Я выслеживал их, подстерегал, испытывая самые унизительные муки, какие может вынести человек. Я купил себе башмаки на резиновой подошве, чтобы ступать бесшумно, и целыми днями спускался и подымался по винтовой лесенке, надеясь застигнуть их врасплох. Часто, перегнувшись через перила, я сползал вниз, — только бы увидеть, что они делают. И потом, убедившись, что они втроем с приказчиком, я вынужден был, пятясь, с невероятными усилиями возвращаться наверх.

Это была не жизнь, а мука. Я не мог ни думать, ни работать, ни заниматься делами. Едва выйдя из дому, не успев пройти и ста шагов по улице, я говорил себе: «Он там» — и возвращался. Его там не было. Я опять уходил, но, отойдя немного, снова думал: «Вот теперь он пришел» — и поворачивал назад.

Так продолжалось целые дни.

По ночам было еще тяжелее, — ведь я ощущал ее около себя, в моей постели. Она лежала рядом, спала или притворялась спящей. Спала ли она? Разумеется, нет. То опять была ложь!

Я неподвижно лежал на спине, ее тело обжигало меня, я задыхался, мучился. О, какое неодолимое искушение, какое упорное постыдное желание встать, взять свечу, молоток и одним ударом размозжить ей голову, чтобы заглянуть внутрь! Я прекрасно знаю, что увидел бы только месиво из мозга и крови, ничего больше. Я не узнал бы ничего. Все равно узнать невозможно! А ее глаза! Когда она смотрела на меня, во мне поднималась дикая ярость. Ты смотришь на нее, она — на тебя. Ее глаза прозрачны, ясны — и лживы, лживы, лживы! И нельзя угадать, какие мысли они таят. Мне хотелось проткнуть их иголкой, уничтожить эти лживые зеркала.
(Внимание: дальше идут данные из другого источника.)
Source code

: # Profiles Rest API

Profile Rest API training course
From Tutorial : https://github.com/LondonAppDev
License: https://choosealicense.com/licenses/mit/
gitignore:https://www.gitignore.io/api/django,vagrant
О, как я понимаю инквизиторов! Я защемил бы ей руки в железные тиски. «Говори... Признавайся!.. Не хочешь? Погоди же!..» Я тихонько сдавил бы ей горло... «Говори, признавайся!.. Не хочешь?..» И я давил бы, давил, пока не увидел, как она хрипит, задыхается, умирает... Или я стал бы жечь ей пальцы на огне!.. О, с каким наслаждением я бы это сделал! «Говори... Говори же... Не хочешь?» Я жег бы их на угольях... У нее обгорели бы ногти... и она созналась бы... О, конечно!.. Тогда она бы заговорила!..

Тремулен кричал, стоя во весь рост, сжав кулаки. Вокруг нас, на соседних крышах, приподымались тени, просыпались, прислушивались люди, пробужденные от мирного сна.

А я, взволнованный, охваченный горячим участием, видел перед собою во мраке, как будто знал ее давно, эту маленькую женщину, подвижную и лукавую, хрупкое белокурое создание. Я видел, как она продает книги, как болтает с мужчинами, пленяя их своим детским личиком, я видел, как бродят в ее изящной кукольной головке затаенные мысли, безумные, сумасбродные мечты, грезы модисток, надушенных мускусом и увлекающихся всеми героями бульварных романов. Как и Тремулен, я подозревал ее, презирал, ненавидел, я тоже готов был жечь ей пальцы, чтобы заставить ее признаться.

Он продолжал, немного успокоившись:

— Не знаю, зачем я тебе это рассказываю. Я никому никогда об этом не говорил. Правда, я и не видел никого целых два года. Я ни с кем не говорил по душам, ни с кем! Все это накипело у меня в сердце, вся эта грязь пришла в брожение. Теперь я изливаю ее. Тем хуже для тебя!